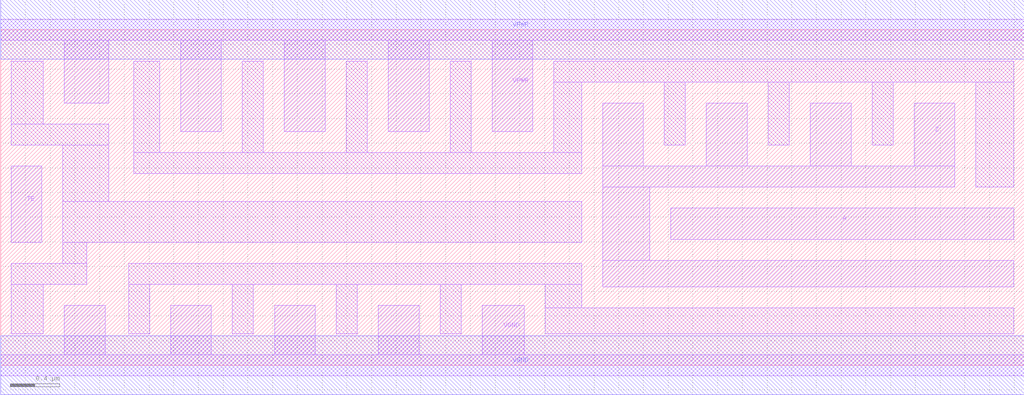
<source format=lef>
# Copyright 2020 The SkyWater PDK Authors
#
# Licensed under the Apache License, Version 2.0 (the "License");
# you may not use this file except in compliance with the License.
# You may obtain a copy of the License at
#
#     https://www.apache.org/licenses/LICENSE-2.0
#
# Unless required by applicable law or agreed to in writing, software
# distributed under the License is distributed on an "AS IS" BASIS,
# WITHOUT WARRANTIES OR CONDITIONS OF ANY KIND, either express or implied.
# See the License for the specific language governing permissions and
# limitations under the License.
#
# SPDX-License-Identifier: Apache-2.0

VERSION 5.5 ;
NAMESCASESENSITIVE ON ;
BUSBITCHARS "[]" ;
DIVIDERCHAR "/" ;
MACRO sky130_fd_sc_hd__einvp_8
  CLASS CORE ;
  SOURCE USER ;
  ORIGIN  0.000000  0.000000 ;
  SIZE  8.280000 BY  2.720000 ;
  SYMMETRY X Y R90 ;
  SITE unithd ;
  PIN A
    ANTENNAGATEAREA  1.980000 ;
    DIRECTION INPUT ;
    USE SIGNAL ;
    PORT
      LAYER li1 ;
        RECT 5.420000 1.020000 8.195000 1.275000 ;
    END
  END A
  PIN TE
    ANTENNAGATEAREA  1.027500 ;
    DIRECTION INPUT ;
    USE SIGNAL ;
    PORT
      LAYER li1 ;
        RECT 0.085000 0.995000 0.330000 1.615000 ;
    END
  END TE
  PIN Z
    ANTENNADIFFAREA  1.782000 ;
    DIRECTION OUTPUT ;
    USE SIGNAL ;
    PORT
      LAYER li1 ;
        RECT 4.870000 0.635000 8.195000 0.850000 ;
        RECT 4.870000 0.850000 5.250000 1.445000 ;
        RECT 4.870000 1.445000 7.720000 1.615000 ;
        RECT 4.870000 1.615000 5.200000 2.125000 ;
        RECT 5.710000 1.615000 6.040000 2.125000 ;
        RECT 6.550000 1.615000 6.880000 2.125000 ;
        RECT 7.390000 1.615000 7.720000 2.125000 ;
    END
  END Z
  PIN VGND
    DIRECTION INOUT ;
    SHAPE ABUTMENT ;
    USE GROUND ;
    PORT
      LAYER li1 ;
        RECT 0.000000 -0.085000 8.280000 0.085000 ;
        RECT 0.515000  0.085000 0.845000 0.485000 ;
        RECT 1.375000  0.085000 1.705000 0.485000 ;
        RECT 2.215000  0.085000 2.545000 0.485000 ;
        RECT 3.055000  0.085000 3.385000 0.485000 ;
        RECT 3.895000  0.085000 4.235000 0.485000 ;
    END
    PORT
      LAYER met1 ;
        RECT 0.000000 -0.240000 8.280000 0.240000 ;
    END
  END VGND
  PIN VPWR
    DIRECTION INOUT ;
    SHAPE ABUTMENT ;
    USE POWER ;
    PORT
      LAYER li1 ;
        RECT 0.000000 2.635000 8.280000 2.805000 ;
        RECT 0.515000 2.125000 0.875000 2.635000 ;
        RECT 1.455000 1.895000 1.785000 2.635000 ;
        RECT 2.295000 1.895000 2.625000 2.635000 ;
        RECT 3.135000 1.895000 3.465000 2.635000 ;
        RECT 3.975000 1.895000 4.305000 2.635000 ;
    END
    PORT
      LAYER met1 ;
        RECT 0.000000 2.480000 8.280000 2.960000 ;
    END
  END VPWR
  OBS
    LAYER li1 ;
      RECT 0.085000 0.255000 0.345000 0.655000 ;
      RECT 0.085000 0.655000 0.695000 0.825000 ;
      RECT 0.085000 1.785000 0.875000 1.955000 ;
      RECT 0.085000 1.955000 0.345000 2.465000 ;
      RECT 0.500000 0.825000 0.695000 0.995000 ;
      RECT 0.500000 0.995000 4.700000 1.325000 ;
      RECT 0.500000 1.325000 0.875000 1.785000 ;
      RECT 1.035000 0.255000 1.205000 0.655000 ;
      RECT 1.035000 0.655000 4.700000 0.825000 ;
      RECT 1.075000 1.555000 4.700000 1.725000 ;
      RECT 1.075000 1.725000 1.285000 2.465000 ;
      RECT 1.875000 0.255000 2.045000 0.655000 ;
      RECT 1.955000 1.725000 2.125000 2.465000 ;
      RECT 2.715000 0.255000 2.885000 0.655000 ;
      RECT 2.795000 1.725000 2.965000 2.465000 ;
      RECT 3.555000 0.255000 3.725000 0.655000 ;
      RECT 3.635000 1.725000 3.805000 2.465000 ;
      RECT 4.405000 0.255000 8.195000 0.465000 ;
      RECT 4.405000 0.465000 4.700000 0.655000 ;
      RECT 4.475000 1.725000 4.700000 2.295000 ;
      RECT 4.475000 2.295000 8.195000 2.465000 ;
      RECT 5.370000 1.785000 5.540000 2.295000 ;
      RECT 6.210000 1.785000 6.380000 2.295000 ;
      RECT 7.050000 1.785000 7.220000 2.295000 ;
      RECT 7.890000 1.445000 8.195000 2.295000 ;
  END
END sky130_fd_sc_hd__einvp_8

</source>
- - -
Exactly the lines from the top of the listing through the line holding "RECT 4.870000 1.615000" should be repeated, with pictures left out.

TASK ANSWER:
<source format=lef>
# Copyright 2020 The SkyWater PDK Authors
#
# Licensed under the Apache License, Version 2.0 (the "License");
# you may not use this file except in compliance with the License.
# You may obtain a copy of the License at
#
#     https://www.apache.org/licenses/LICENSE-2.0
#
# Unless required by applicable law or agreed to in writing, software
# distributed under the License is distributed on an "AS IS" BASIS,
# WITHOUT WARRANTIES OR CONDITIONS OF ANY KIND, either express or implied.
# See the License for the specific language governing permissions and
# limitations under the License.
#
# SPDX-License-Identifier: Apache-2.0

VERSION 5.5 ;
NAMESCASESENSITIVE ON ;
BUSBITCHARS "[]" ;
DIVIDERCHAR "/" ;
MACRO sky130_fd_sc_hd__einvp_8
  CLASS CORE ;
  SOURCE USER ;
  ORIGIN  0.000000  0.000000 ;
  SIZE  8.280000 BY  2.720000 ;
  SYMMETRY X Y R90 ;
  SITE unithd ;
  PIN A
    ANTENNAGATEAREA  1.980000 ;
    DIRECTION INPUT ;
    USE SIGNAL ;
    PORT
      LAYER li1 ;
        RECT 5.420000 1.020000 8.195000 1.275000 ;
    END
  END A
  PIN TE
    ANTENNAGATEAREA  1.027500 ;
    DIRECTION INPUT ;
    USE SIGNAL ;
    PORT
      LAYER li1 ;
        RECT 0.085000 0.995000 0.330000 1.615000 ;
    END
  END TE
  PIN Z
    ANTENNADIFFAREA  1.782000 ;
    DIRECTION OUTPUT ;
    USE SIGNAL ;
    PORT
      LAYER li1 ;
        RECT 4.870000 0.635000 8.195000 0.850000 ;
        RECT 4.870000 0.850000 5.250000 1.445000 ;
        RECT 4.870000 1.445000 7.720000 1.615000 ;
        RECT 4.870000 1.615000 5.200000 2.125000 ;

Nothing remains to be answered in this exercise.